A number of years back, in 2010, my colleagues and I were invited to attend a beach wedding. We had played a role in the organisation of the wedding, being, at the time, the local agent of the yacht at the centre of it all: the gulet, ECCE NAVIGO. Designed as a fun, festive event by a couple who were totally smitten with each other as well as the beautiful southern coast of Turkey, this was to be an unusual style of ceremony.
We had teamed up with the bride and groom in the weeks prior to go through the finer details of the event, and design a menu to fit in with the entertainment on offer at "1001 nights" -inspired reception to be held afterwards and so were privy to the details, while the other guests — close friends and family members — were left to wonder about the kind of magic that would befall them in this most exquisite of settings. It’s not every day that wedding vows are exchanged in the soft light of the setting sun, on a pebble beach at the foot of a rugged mountain, while everyone looks on with champagne in hand.

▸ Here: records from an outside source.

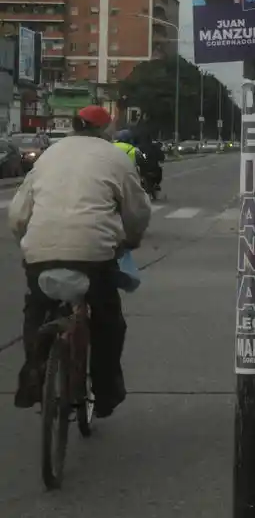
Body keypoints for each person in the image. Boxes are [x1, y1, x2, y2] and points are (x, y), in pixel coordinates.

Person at [9, 105, 152, 416]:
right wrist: (131, 239)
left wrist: (26, 241)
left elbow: (18, 214)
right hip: (93, 255)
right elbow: (138, 211)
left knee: (37, 308)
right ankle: (105, 392)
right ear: (105, 130)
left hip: (40, 252)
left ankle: (34, 368)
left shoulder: (49, 156)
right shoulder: (115, 157)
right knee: (107, 321)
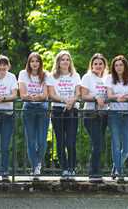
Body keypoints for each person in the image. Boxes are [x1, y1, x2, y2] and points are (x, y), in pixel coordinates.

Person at [47, 50, 81, 178]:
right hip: (57, 110)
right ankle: (64, 168)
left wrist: (72, 101)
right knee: (60, 141)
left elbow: (78, 92)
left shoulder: (75, 75)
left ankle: (72, 167)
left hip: (72, 110)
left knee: (71, 141)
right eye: (62, 59)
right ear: (58, 62)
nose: (65, 62)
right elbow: (51, 94)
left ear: (70, 62)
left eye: (67, 59)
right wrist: (64, 100)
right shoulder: (52, 77)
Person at [18, 52, 49, 179]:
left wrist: (37, 97)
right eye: (32, 61)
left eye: (37, 61)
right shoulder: (23, 74)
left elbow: (45, 95)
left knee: (42, 141)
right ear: (29, 63)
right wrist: (32, 97)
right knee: (31, 140)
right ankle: (35, 167)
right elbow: (22, 94)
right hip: (28, 108)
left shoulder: (45, 75)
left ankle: (38, 162)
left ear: (40, 63)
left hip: (42, 108)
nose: (35, 64)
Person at [106, 55, 128, 181]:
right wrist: (118, 97)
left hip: (127, 114)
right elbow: (109, 95)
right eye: (116, 65)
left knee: (127, 149)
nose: (118, 67)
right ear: (114, 67)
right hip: (114, 114)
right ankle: (119, 172)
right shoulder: (109, 78)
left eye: (121, 65)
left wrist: (124, 97)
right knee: (116, 145)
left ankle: (115, 167)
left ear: (125, 66)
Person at [81, 53, 109, 182]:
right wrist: (95, 98)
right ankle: (93, 172)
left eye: (100, 64)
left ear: (104, 65)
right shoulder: (87, 77)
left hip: (104, 114)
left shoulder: (107, 78)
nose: (98, 66)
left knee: (99, 143)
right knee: (97, 142)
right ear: (91, 65)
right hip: (90, 113)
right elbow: (83, 96)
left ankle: (97, 170)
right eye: (95, 64)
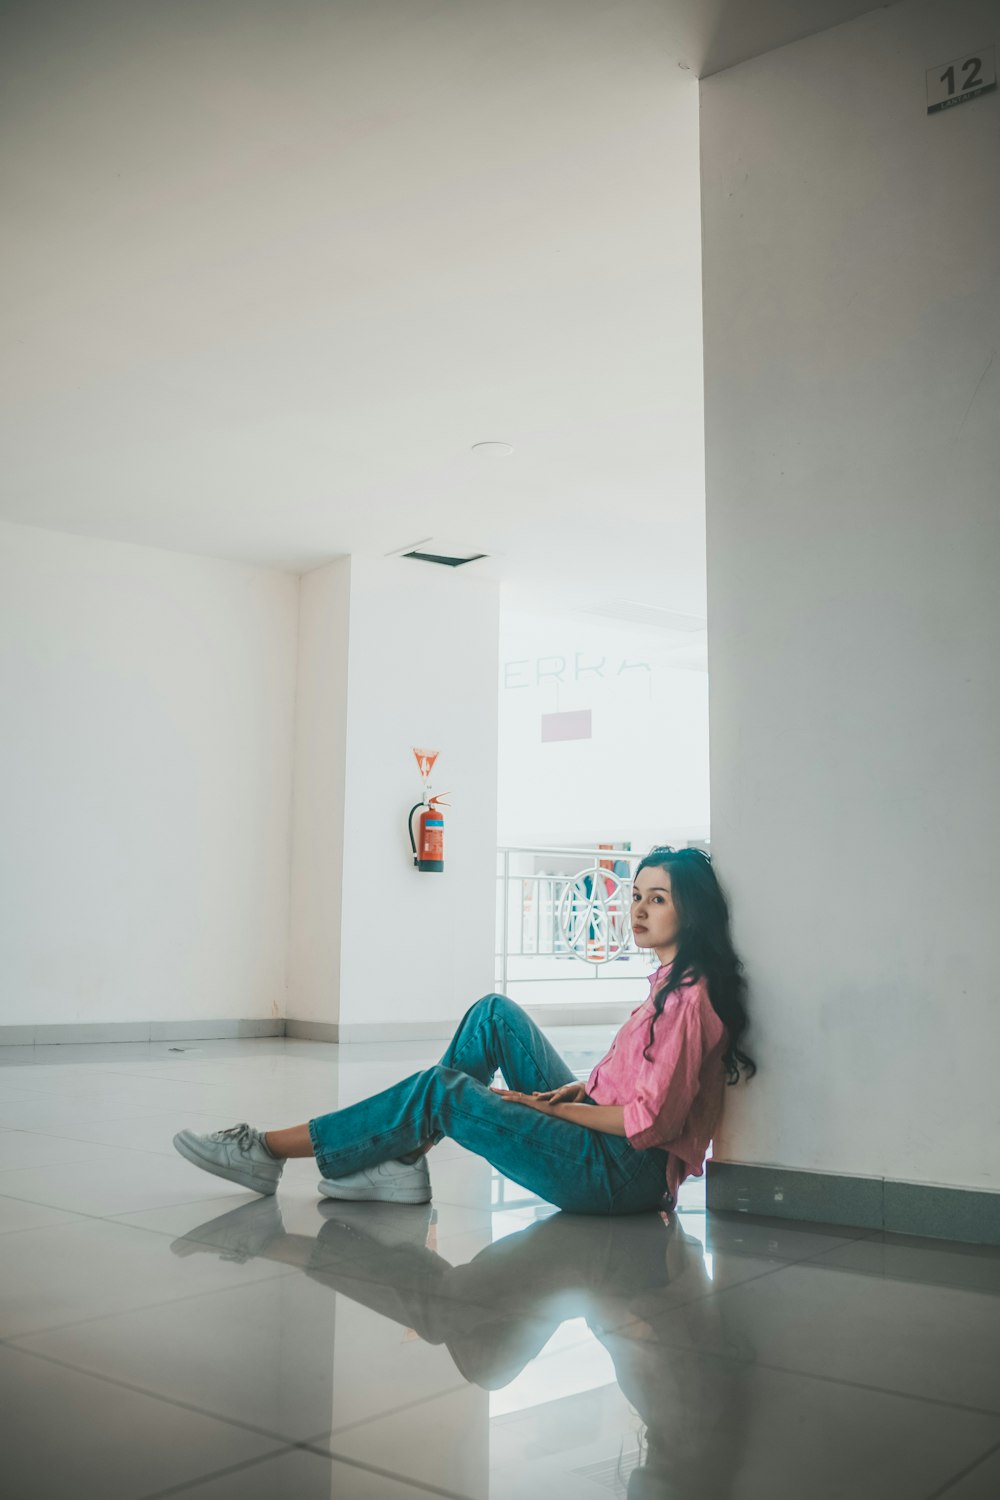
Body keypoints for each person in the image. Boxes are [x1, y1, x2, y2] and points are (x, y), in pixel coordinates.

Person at [173, 846, 757, 1215]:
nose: (638, 910)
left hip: (620, 1176)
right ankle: (401, 1164)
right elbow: (641, 1086)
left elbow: (650, 1122)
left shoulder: (687, 999)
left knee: (440, 1090)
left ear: (692, 912)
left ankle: (267, 1151)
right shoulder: (669, 983)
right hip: (609, 1150)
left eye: (657, 899)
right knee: (493, 1014)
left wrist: (548, 1111)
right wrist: (579, 1091)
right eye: (636, 896)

The half-hour wait as the sun slowly descended was jovial, as anticipation filled the air, and a motorised tender spotted in the distance caused more than just a ripple of excitement through the crowd of well-wishers: false alarm, this was not the tender. To this day, I recall how elegant everyone looked in linen suits and summertime dresses of flowing silk, softly billowing in the early evening breeze which descended off steep slopes and smelled of sun-warmed thyme and wild lavender. These well-dressed ladies, gents and children lined the pebbled shore either side of a wooden jetty, perkily jutting out into the cove had been taken ashore by tender from their respective Turkish gulets — an up-to-date version of an ancient style of wooden yacht — and a fleet of these vessels now lay at anchor in the cove.
The bride and groom-to-be were making the final preparations to clothing perfectly made-to-measure in Europe and yet, as they finally arrived ashore to the sound of cheers and applause from the crowd, I recall my surprise and delight as I witnessed the scene: “… but, wait!… the beautiful bride stepping out of the tender is barefoot!!!” I smiled a big, broad smile. I loved this touch: it seemed so fitting, so in keeping with the rest of the beach theme… water, water everywhere… and there, as a golden backdrop for some golden moments, a most glorious sunset… just as planned!
And so the music played, and the crowd cheered a few more times, mostly in response to the bride and groom’s unrehearsed dance! There were enthusiastic hugs and kisses for the closest members of the clan... a very touching scene. I felt happy and honoured to have been there to witness something as feel-good as this, something as natural as the untouched surroundings of this sleepy little cove. I watched as the bride’s face glowed with joy and her husband picked her up and swung her from the small jetty across an expanse of pebbled beach and onto a nicely-worn path that led, zig-zag fashion, up the adjacent hillside and into the rustic “lokanta” where the real party was to begin. What a creative way to say, “I do”… and a relaxing one, too, I might add.